BWV226 · “The Spirit Gives Aid to Our Weakness”

Der Geist hilft unser Schwachheit auf (The Spirit comes to help our weakness) was written in October 1729 for the funeral of Bach’s respected colleague Johann Heinrich Ernesti, the rector of Leipzig’s Thomas School. Bach found inspiration in biblical verses drawn from St Paul’s Epistle to the Romans. His setting for two four-part choirs and continuo, possibly based on the music of an existing composition, trains the spotlight on individual words to intensify their emotional impact, with “Geist” (“Spirit”) carried on a fast-flowing stream of semiquavers, and “Seufzer” (“Sigh”) underlined by an elaborate melody flavoured with chromatic steps and sighing intervals. Bach writes a dazzling double fugue, “Der aber die Herzen forschet”, to convey the image of God searching human hearts for signs of the Holy Spirit. While the original manuscript source of Der Geist hilft, written in the composer’s hand, ends with a harmonisation of Martin Luther’s hymn Komm, heiliger Geist (“Come, Holy Spirit”), it was most likely sung as a free-standing piece during Ernesti’s funeral or at his graveside. About J.S. Bach's Motets Church musicians during Bach’s day were raised on a diet of unaccompanied Lutheran motets, simple polyphonic pieces from the early 1600s among them.
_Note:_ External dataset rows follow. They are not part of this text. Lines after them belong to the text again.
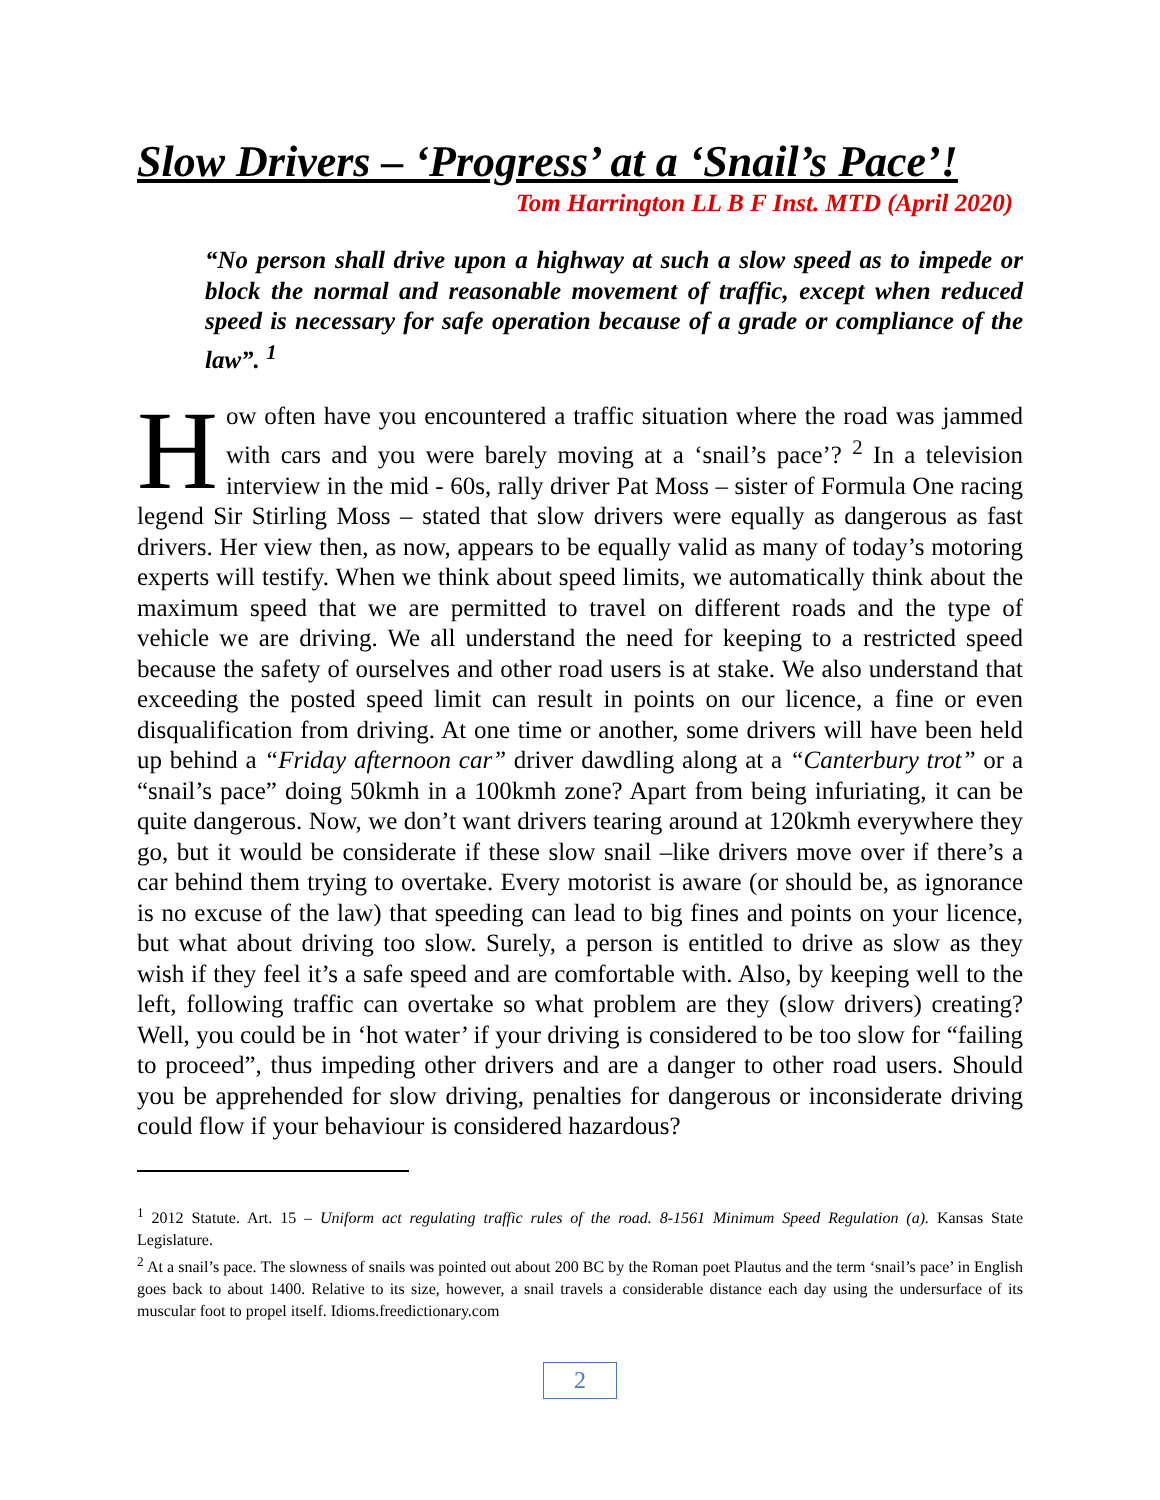Slow Drivers – ‘Progress’ at a ‘Snail’s Pace’!
Tom Harrington LL B F Inst. MTD (April 2020)
“No person shall drive upon a highway at such a slow speed as to impede or block the normal and reasonable movement of traffic, except when reduced speed is necessary for safe operation because of a grade or compliance of the law”. <sup>1</sup>
How often have you encountered a traffic situation where the road was jammed with cars and you were barely moving at a ‘snail’s pace’? <sup>2</sup> In a television interview in the mid - 60s, rally driver Pat Moss – sister of Formula One racing legend Sir Stirling Moss – stated that slow drivers were equally as dangerous as fast drivers. Her view then, as now, appears to be equally valid as many of today’s motoring experts will testify. When we think about speed limits, we automatically think about the maximum speed that we are permitted to travel on different roads and the type of vehicle we are driving. We all understand the need for keeping to a restricted speed because the safety of ourselves and other road users is at stake. We also understand that exceeding the posted speed limit can result in points on our licence, a fine or even disqualification from driving. At one time or another, some drivers will have been held up behind a “Friday afternoon car” driver dawdling along at a “Canterbury trot” or a “snail’s pace” doing 50kmh in a 100kmh zone? Apart from being infuriating, it can be quite dangerous. Now, we don’t want drivers tearing around at 120kmh everywhere they go, but it would be considerate if these slow snail –like drivers move over if there’s a car behind them trying to overtake. Every motorist is aware (or should be, as ignorance is no excuse of the law) that speeding can lead to big fines and points on your licence, but what about driving too slow. Surely, a person is entitled to drive as slow as they wish if they feel it’s a safe speed and are comfortable with. Also, by keeping well to the left, following traffic can overtake so what problem are they (slow drivers) creating? Well, you could be in ‘hot water’ if your driving is considered to be too slow for “failing to proceed”, thus impeding other drivers and are a danger to other road users. Should you be apprehended for slow driving, penalties for dangerous or inconsiderate driving could flow if your behaviour is considered hazardous?
<sup>1</sup> 2012 Statute. Art. 15 – Uniform act regulating traffic rules of the road. 8-1561 Minimum Speed Regulation (a). Kansas State Legislature.
<sup>2</sup> At a snail’s pace. The slowness of snails was pointed out about 200 BC by the Roman poet Plautus and the term ‘snail’s pace’ in English goes back to about 1400. Relative to its size, however, a snail travels a considerable distance each day using the undersurface of its muscular foot to propel itself. Idioms.freedictionary.com
2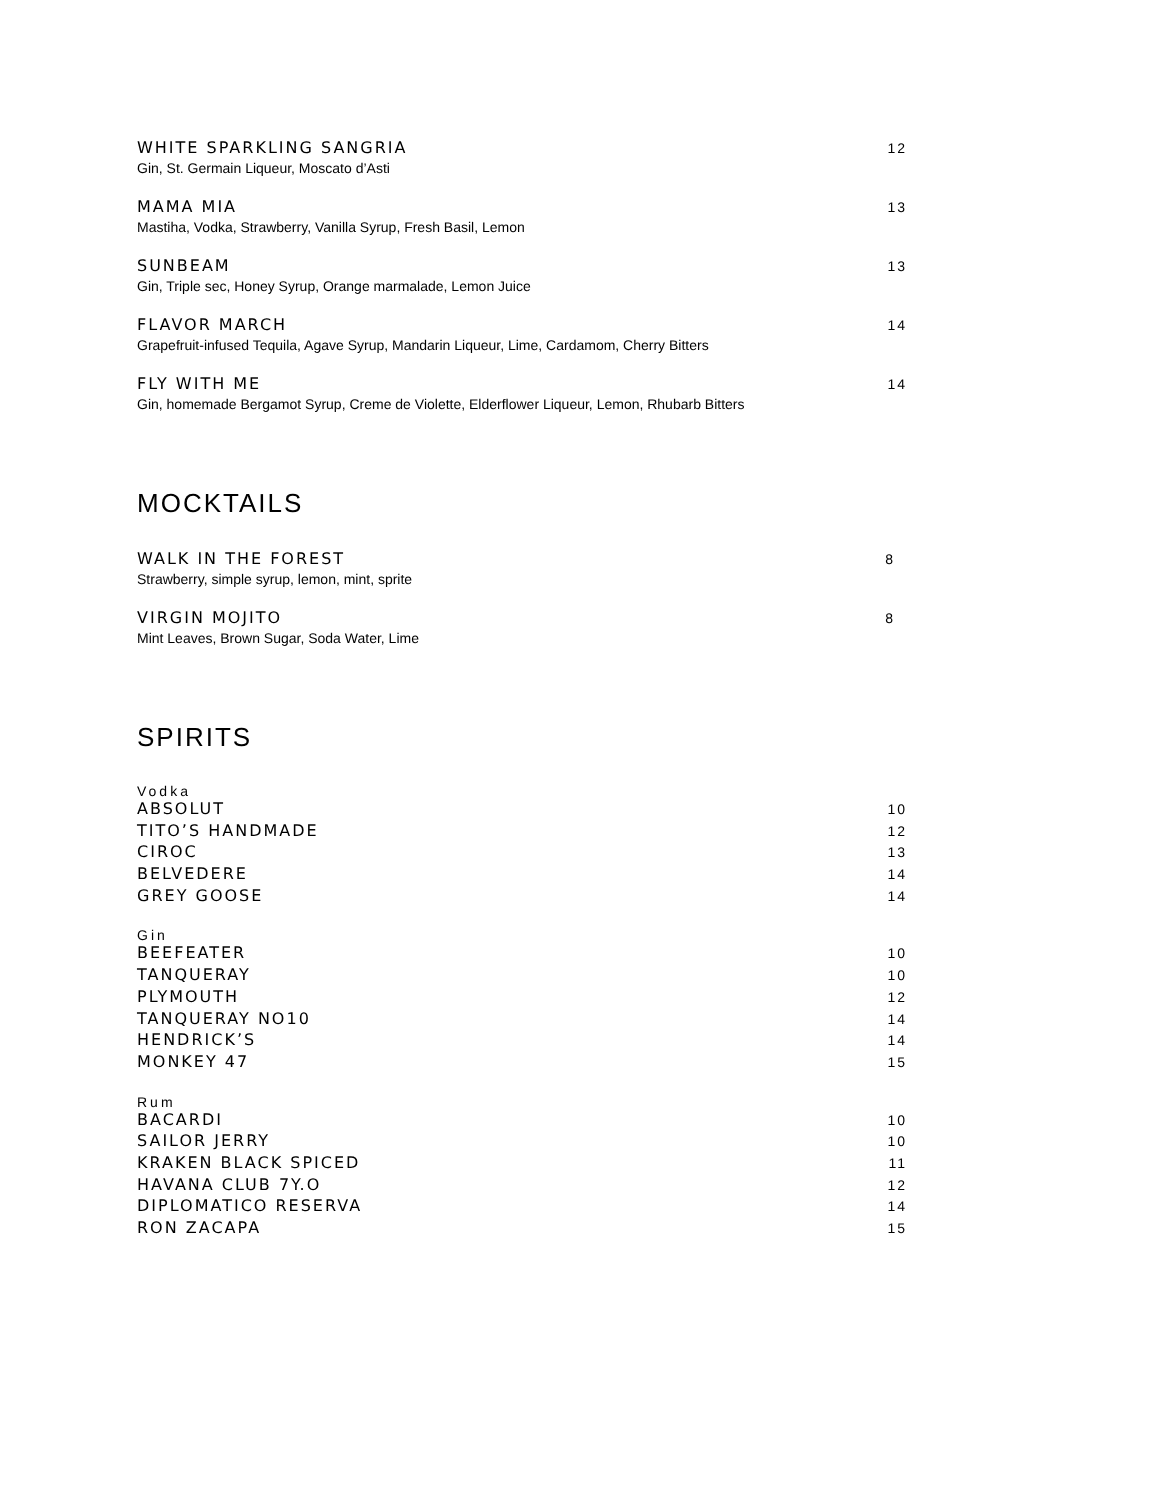WHITE SPARKLING SANGRIA 12
Gin, St. Germain Liqueur, Moscato d’Asti
MAMA MIA 13
Mastiha, Vodka, Strawberry, Vanilla Syrup, Fresh Basil, Lemon
SUNBEAM 13
Gin, Triple sec, Honey Syrup, Orange marmalade, Lemon Juice
FLAVOR MARCH 14
Grapefruit-infused Tequila, Agave Syrup, Mandarin Liqueur, Lime, Cardamom, Cherry Bitters
FLY WITH ME 14
Gin, homemade Bergamot Syrup, Creme de Violette, Elderflower Liqueur, Lemon, Rhubarb Bitters
MOCKTAILS
WALK IN THE FOREST 8
Strawberry, simple syrup, lemon, mint, sprite
VIRGIN MOJITO 8
Mint Leaves, Brown Sugar, Soda Water, Lime
SPIRITS
Vodka
ABSOLUT 10
TITO’S HANDMADE 12
CIROC 13
BELVEDERE 14
GREY GOOSE 14
Gin
BEEFEATER 10
TANQUERAY 10
PLYMOUTH 12
TANQUERAY NO10 14
HENDRICK’S 14
MONKEY 47 15
Rum
BACARDI 10
SAILOR JERRY 10
KRAKEN BLACK SPICED 11
HAVANA CLUB 7Y.O 12
DIPLOMATICO RESERVA 14
RON ZACAPA 15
Bach gave fresh life to the form throughout his career, sometimes to stretch the vocal skills of his Leipzig choristers with virtuosic test pieces for double choir, sometimes to provide funeral music for prominent citizens, sometimes to reinforce the message of a gospel reading or other biblical text. He created five motets between the early 1710s and late 1740s, while three other motet-like works have also been attributed or misattributed to him.